M.Sc Thesis

M.Sc StudentShechtman Viacheslav
SubjectVery Low Bit-Rate Speech Coding Based on Temporal
DepartmentDepartment of Electrical and Computer Engineering
Supervisor PROFESSOR EMERITUS David Malah


This work deals with very low bit-rate speech coding using Temporal Decomposition (TD) techniques. TD is a method of modeling a set of consecutive speech parameter vectors as a sequence of stable event vectors and an associated set of overlapping interpolation functions, centered at the corresponding event instants. The TD technique serves for removing temporal redundancy from the sequence of speech spectral envelope vectors.

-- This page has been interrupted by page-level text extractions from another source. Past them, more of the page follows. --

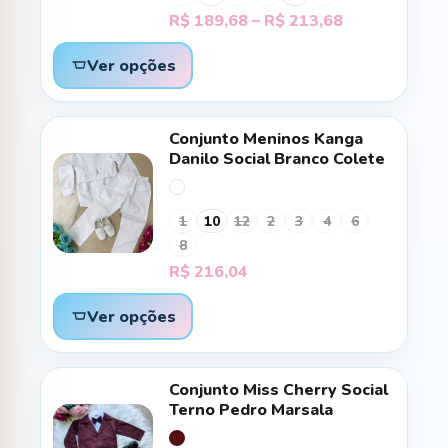
Faixa
R$
189,68
–
R$
213,68
de
preço:
Ver opções
R$ 189,68
através
R$ 213,68
Conjunto Meninos Kanga
Danilo Social Branco Colete
1
10
12
2
3
4
6
8
R$
216,04
Ver opções
Conjunto Miss Cherry Social
Terno Pedro Marsala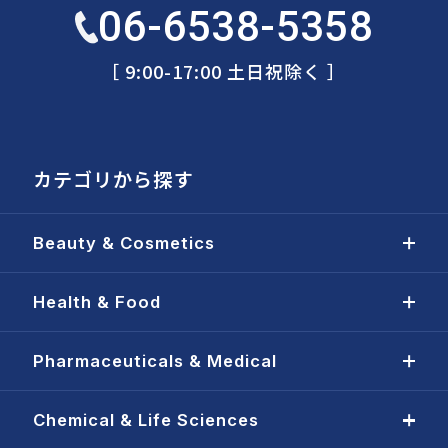
06-6538-5358
［ 9:00-17:00 土日祝除く ］
カテゴリから探す
Beauty & Cosmetics
Health & Food
Pharmaceuticals & Medical
Chemical & Life Sciences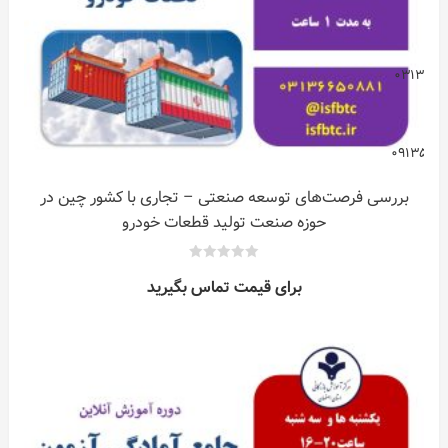
د
۰۳۱۳۶۶۵
۰۹۱۳۵۴۷
بررسی فرصت‌های توسعه صنعتی – تجاری با کشور چین در
حوزه صنعت تولید قطعات خودرو
0
برای قیمت تماس بگیرید
out
of
5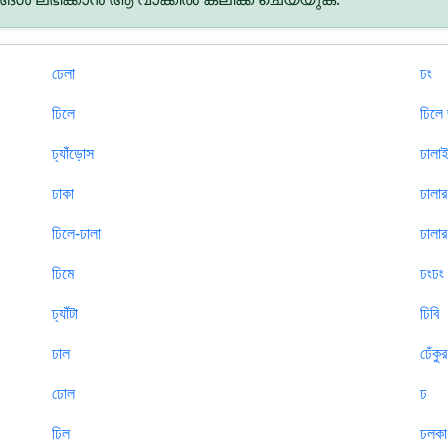
ঢেলা
ঢং
ঢিলে
ঢিলে
ঢ্যাঁড়োস
ঢালা
ঢাকা
ঢালা
ঢিলে-ঢালা
ঢালার
ঢিমে
ঢংঢং
ঢ্যাঁটা
ঢিবি
ঢাল
ঢেঁকুর
ঢোল
ঢ
ঢিল
ঢলকা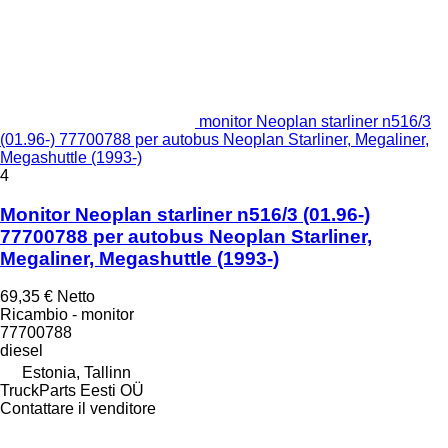
monitor Neoplan starliner n516/3
(01.96-) 77700788 per autobus Neoplan Starliner, Megaliner,
Megashuttle (1993-)
4
Monitor Neoplan starliner n516/3 (01.96-)
77700788 per autobus Neoplan Starliner,
Megaliner, Megashuttle (1993-)
69,35 €
Netto
Ricambio - monitor
77700788
diesel
Estonia, Tallinn
TruckParts Eesti OÜ
Contattare il venditore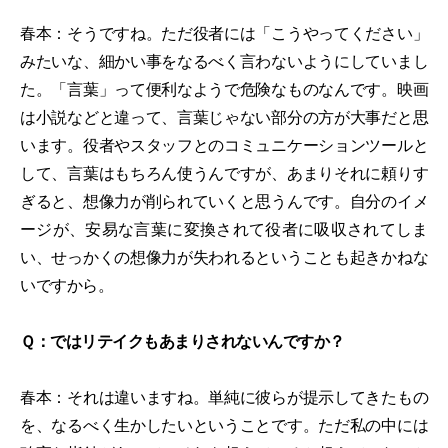
春本：そうですね。ただ役者には「こうやってください」
みたいな、細かい事をなるべく言わないようにしていまし
た。「言葉」って便利なようで危険なものなんです。映画
は小説などと違って、言葉じゃない部分の方が大事だと思
います。役者やスタッフとのコミュニケーションツールと
して、言葉はもちろん使うんですが、あまりそれに頼りす
ぎると、想像力が削られていくと思うんです。自分のイメ
ージが、安易な言葉に変換されて役者に吸収されてしま
い、せっかくの想像力が失われるということも起きかねな
いですから。
Ｑ：ではリテイクもあまりされないんですか？
春本：それは違いますね。単純に彼らが提示してきたもの
を、なるべく生かしたいということです。ただ私の中には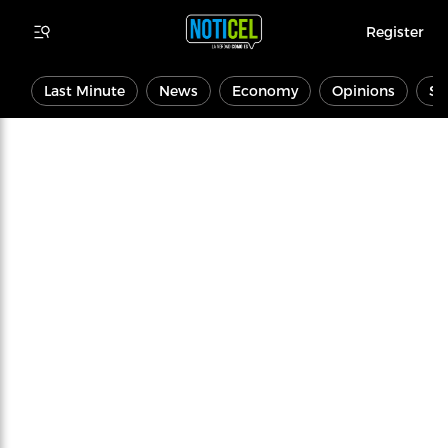
Register
Last Minute
News
Economy
Opinions
Sp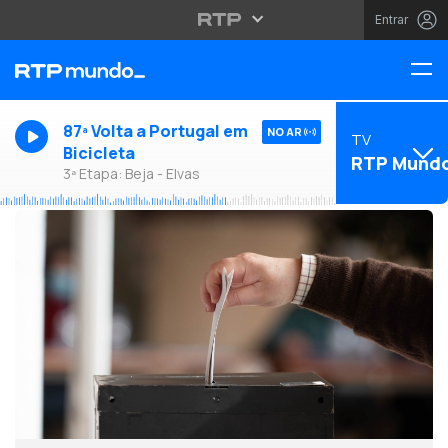
Entrar
87ª Volta a Portugal em
NO AR
TV
Bicicleta
RTP Mund
3ª Etapa: Beja - Elvas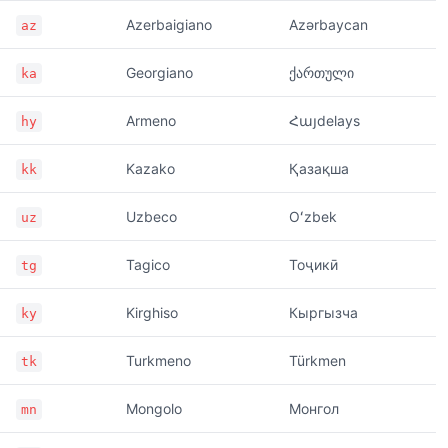
Azerbaigiano
Azərbaycan
az
Georgiano
ქართული
ka
Armeno
Հայdelays
hy
Kazako
Қазақша
kk
Uzbeco
Oʻzbek
uz
Tagico
Тоҷикӣ
tg
Kirghiso
Кыргызча
ky
Turkmeno
Türkmen
tk
Mongolo
Монгол
mn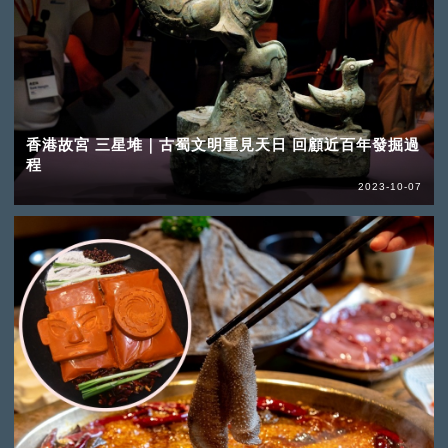
香港故宮 三星堆｜古蜀文明重見天日 回顧近百年發掘過
程
2023-10-07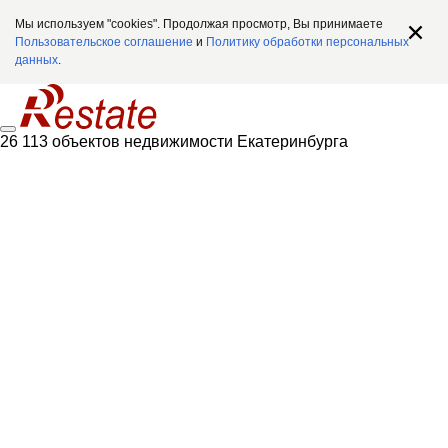
Мы используем "cookies". Продолжая просмотр, Вы принимаете
Пользовательское соглашение
и
Политику обработки персональных
данных
.
26 113 объектов недвижимости Екатеринбурга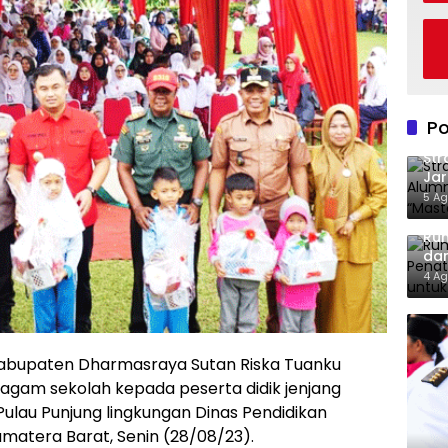
Po
Str
Jar
Din
5 Ag
Loy
Rum
dan
Lel
4 Ag
abupaten Dharmasraya Sutan Riska Tuanku
gam sekolah kepada peserta didik jenjang
Pulau Punjung lingkungan Dinas Pendidikan
matera Barat, Senin (28/08/23).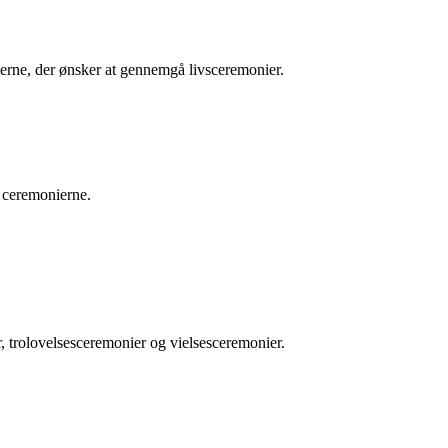
nerne, der ønsker at gennemgå livsceremonier.
å ceremonierne.
 trolovelsesceremonier og vielsesceremonier.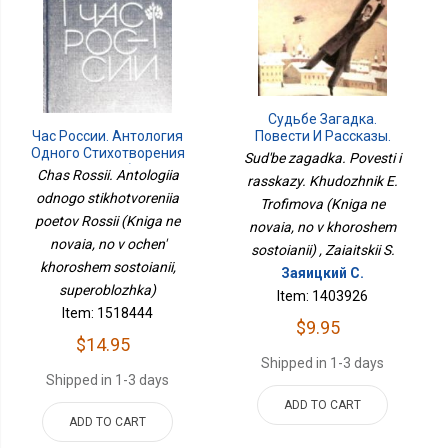
Судьбе Загадка.
Повести И Рассказы.
Час России. Антология
Художник Е. Трофимова
Одного Стихотворения
Sud'be zagadka. Povesti i
(Книга Не Новая, Но В
Поэтов России (Книга Не
Chas Rossii. Antologiia
rasskazy. Khudozhnik E.
Хорошем Состоянии)
Новая, Но В Очень
odnogo stikhotvoreniia
Trofimova (Kniga ne
Хорошем Состоянии,
poetov Rossii (Kniga ne
Суперобложка)
novaia, no v khoroshem
novaia, no v ochen'
sostoianii) , Zaiaitskii S.
khoroshem sostoianii,
Заяицкий С.
superoblozhka)
Item: 1403926
Item: 1518444
$9.95
$14.95
Shipped in 1-3 days
Shipped in 1-3 days
ADD TO CART
ADD TO CART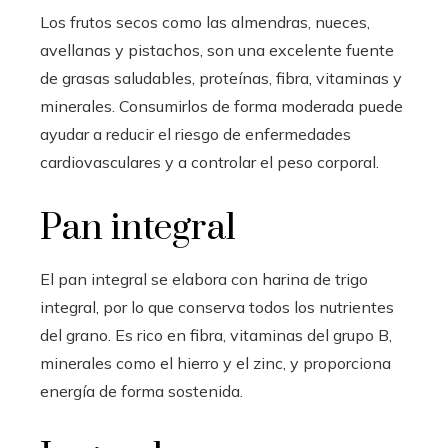
Los frutos secos como las almendras, nueces,
avellanas y pistachos, son una excelente fuente
de grasas saludables, proteínas, fibra, vitaminas y
minerales. Consumirlos de forma moderada puede
ayudar a reducir el riesgo de enfermedades
cardiovasculares y a controlar el peso corporal.
Pan integral
El pan integral se elabora con harina de trigo
integral, por lo que conserva todos los nutrientes
del grano. Es rico en fibra, vitaminas del grupo B,
minerales como el hierro y el zinc, y proporciona
energía de forma sostenida.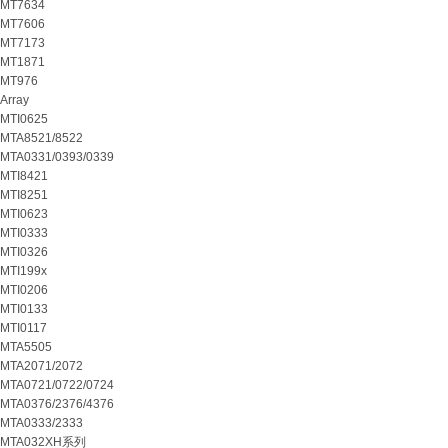
MT7634
MT7606
MT7173
MT1871
MT976
Array
MTI0625
MTA8521/8522
MTA0331/0393/0339
MTI8421
MTI8251
MTI0623
MTI0333
MTI0326
MTI199x
MTI0206
MTI0133
MTI0117
MTA5505
MTA2071/2072
MTA0721/0722/0724
MTA0376/2376/4376
MTA0333/2333
MTA032XH系列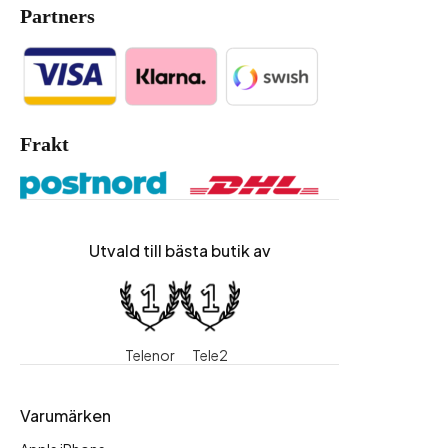
Partners
Frakt
Utvald till bästa butik av
Telenor
Tele2
Varumärken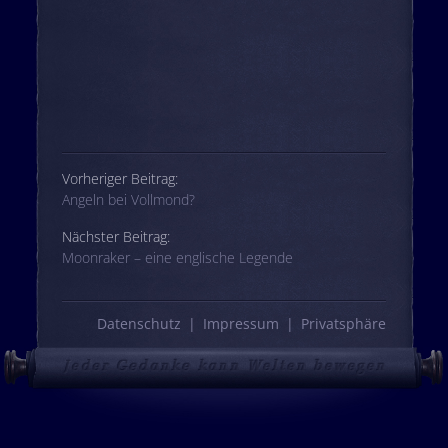
Beitrags-Navigation
Vorheriger Beitrag:
Angeln bei Vollmond?
Nächster Beitrag:
Moonraker – eine englische Legende
Datenschutz
Impressum
Privatsphäre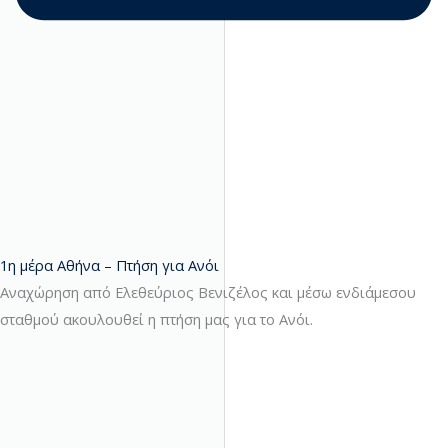
1η μέρα Αθήνα – Πτήση για Ανόι
Αναχώρηση από Ελεθεύριος Βενιζέλος και μέσω ενδιάμεσου
σταθμού ακουλουθεί η πτήση μας για το Ανόι.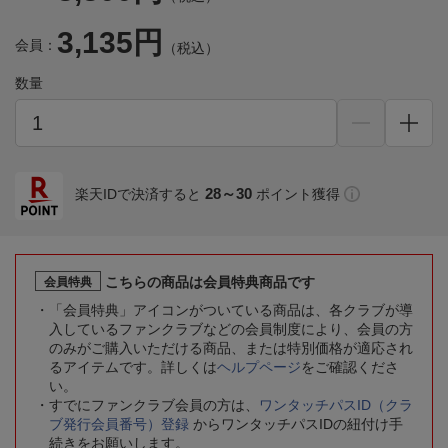
3,135円
会員：
（税込）
数量
28～30
楽天IDで決済すると
ポイント獲得
こちらの商品は会員特典商品です
会員特典
「会員特典」アイコンがついている商品は、各クラブが導
入しているファンクラブなどの会員制度により、会員の方
のみがご購入いただける商品、または特別価格が適応され
るアイテムです。詳しくは
ヘルプページ
をご確認くださ
い。
すでにファンクラブ会員の方は、
ワンタッチパスID（クラ
ブ発行会員番号）登録
からワンタッチパスIDの紐付け手
続きをお願いします。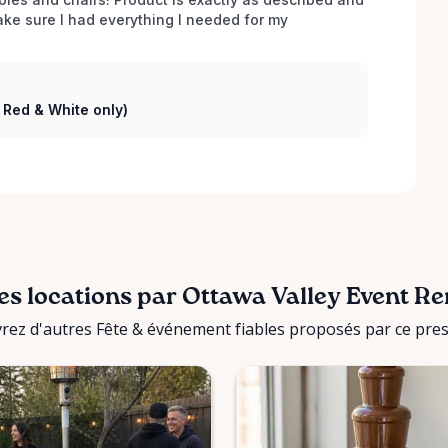
e sure I had everything I needed for my 
( Red & White only)
es locations par Ottawa Valley Event Re
rez d'autres Fête & événement fiables proposés par ce prest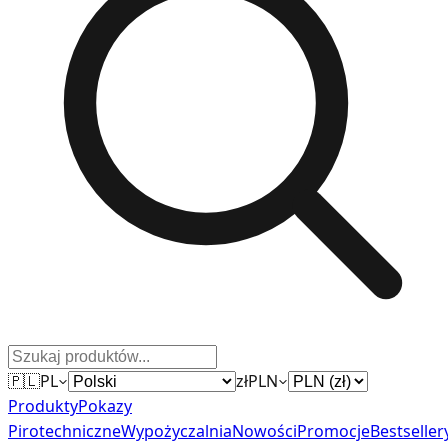
🇵🇱
PL
zł
PLN
Produkty
Pokazy
Pirotechniczne
Wypożyczalnia
Nowości
Promocje
Bestseller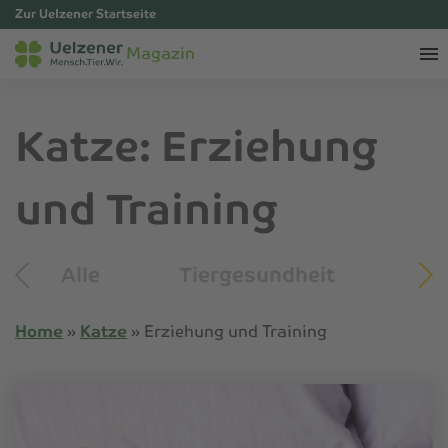
Zur Uelzener Startseite
Magazin
Katze: Erziehung
und Training
Alle
Tiergesundheit
Tip
Home
»
Katze
»
Erziehung und Training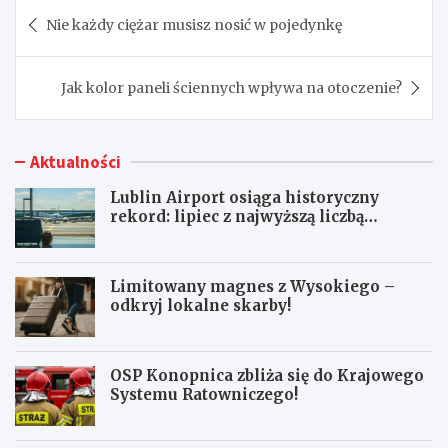
Nawigacja
Nie każdy ciężar musisz nosić w pojedynkę
wpisu
Jak kolor paneli ściennych wpływa na otoczenie?
Aktualności
Lublin Airport osiąga historyczny
rekord: lipiec z najwyższą liczbą
pasażerów!
Limitowany magnes z Wysokiego –
odkryj lokalne skarby!
OSP Konopnica zbliża się do Krajowego
Systemu Ratowniczego!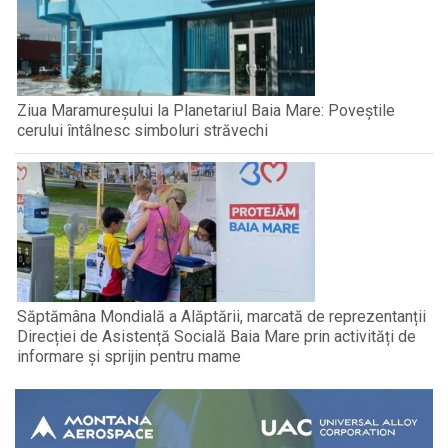
Ziua Maramureșului la Planetariul Baia Mare: Poveștile
cerului întâlnesc simboluri străvechi
Săptămâna Mondială a Alăptării, marcată de reprezentanții
Direcției de Asistență Socială Baia Mare prin activități de
informare și sprijin pentru mame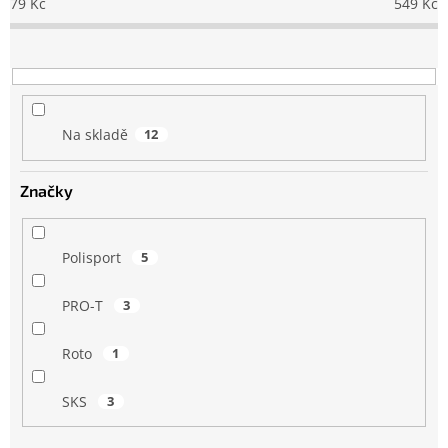
79
Kč
549
Kč
r
o
d
u
k
t
Na skladě
12
ů
Značky
Polisport
5
PRO-T
3
Roto
1
SKS
3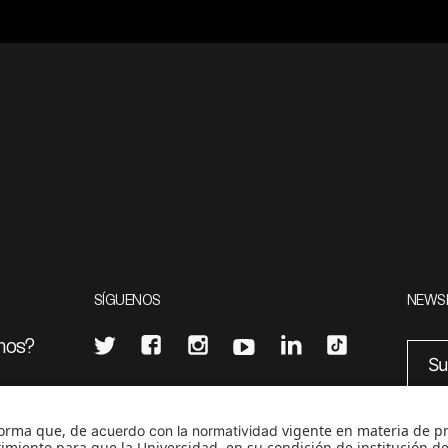
SÍGUENOS
NEWS
mos?
¿Quieres escribir en 070?
eciales
0
CONTÁCTANOS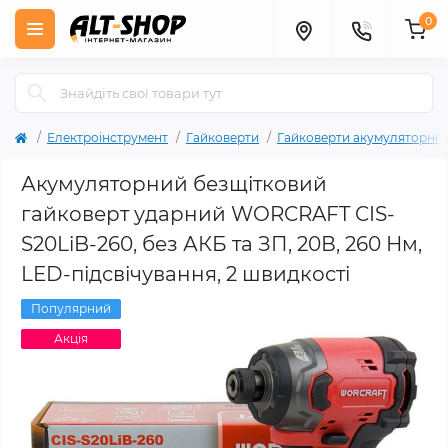
0
Електроінструмент
Гайковерти
Гайковерти акумуляторні
Акумуляторний безщітковий
гайковерт ударний WORCRAFT CIS-
S20LiB-260, без АКБ та ЗП, 20В, 260 Нм,
LED-підсвічування, 2 швидкості
Популярний
Акція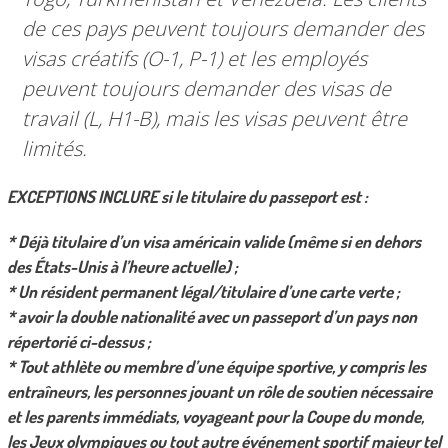
de ces pays peuvent toujours demander des
visas créatifs (O-1, P-1) et les employés
peuvent toujours demander des visas de
travail (L, H1-B), mais les visas peuvent être
limités.
EXCEPTIONS INCLURE si le titulaire du passeport est :
* Déjà titulaire d’un visa américain valide (même si en dehors
des États-Unis à l’heure actuelle) ;
* Un résident permanent légal/titulaire d’une carte verte ;
* avoir la double nationalité avec un passeport d’un pays non
répertorié ci-dessus ;
* Tout athlète ou membre d’une équipe sportive, y compris les
entraîneurs, les personnes jouant un rôle de soutien nécessaire
et les parents immédiats, voyageant pour la Coupe du monde,
les Jeux olympiques ou tout autre événement sportif majeur tel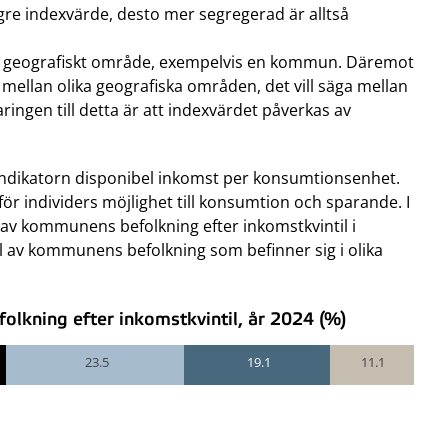
ögre indexvärde, desto mer segregerad är alltså
r ett geografiskt område, exempelvis en kommun. Däremot
r mellan olika geografiska områden, det vill säga mellan
ringen till detta är att indexvärdet påverkas av
indikatorn disponibel inkomst per konsumtionsenhet.
ör individers möjlighet till konsumtion och sparande. I
v kommunens befolkning efter inkomstkvintil i
 av kommunens befolkning som befinner sig i olika
lkning efter inkomstkvintil, år 2024 (%)
23.5
19.1
11.1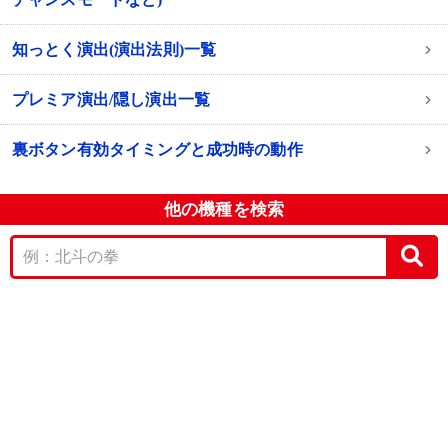
知っとく演出(演出法則)一覧
プレミア演出/隠し演出一覧
裏ボタン有効タイミングと成功時の動作
他の機種を検索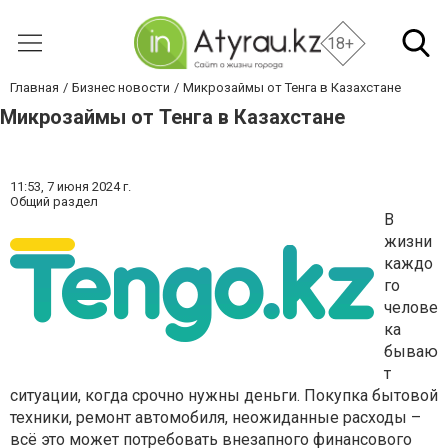
18+
Главная
Бизнес новости
Микрозаймы от Тенга в Казахстане
Микрозаймы от Тенга в Казахстане
11:53,
7 июня 2024 г.
Общий раздел
В
жизни
каждо
го
челове
ка
бываю
т
ситуации, когда срочно нужны деньги. Покупка бытовой
техники, ремонт автомобиля, неожиданные расходы –
всё это может потребовать внезапного финансового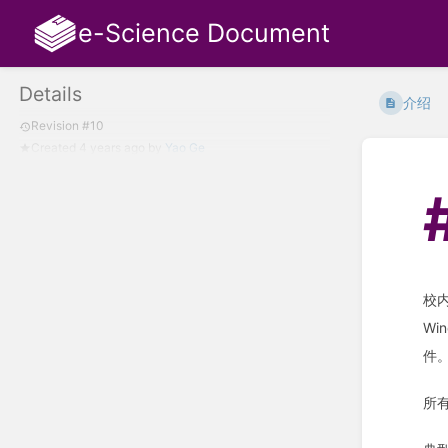
e-Science Document
Details
介绍
Revision #10
Created
4 years ago
by
Yao Ge
校
Wi
件
所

An algorithm for efficient representation and coding of the spectral envelope parameters (the Line Spectral Frequencies), based on TD concepts, is proposed.

The proposed algorithm is based on the Optimized Restricted-Temporal-Decomposition (ORTD) technique for speech envelope representation, under a MMSE criterion.

In order to improve perceptual speech quality of the ORTD, a dynamically weighted ORTD (DW-ORTD) technique is introduced in this work. It extends the ORTD by allowing temporally changing weights, so as to improve the perceived speech quality. The original ORTD algorithm delay and complexity requirements make it inappropriate for real-time speech coding. In this work we also introduce a modification of this technique, denoted Sub-Optimal RTD or SORTeD, which is suitable for on-line speech coding purposes. This sub-optimal algorithm introduces only negligible degradation in the performance.

The proposed algorithm combines both techniques (denoted DW-SORTeD) and results in a very low bit rate spectral envelope coding scheme at 300-370 bps. The full speech coder, that combines the DW-SORTeD for spectral coding with reduced MELP excitation, operates at 600-650 bps, having an algorithmic delay of 11 frames, and obtains a PESQ score of 2.6-2.65.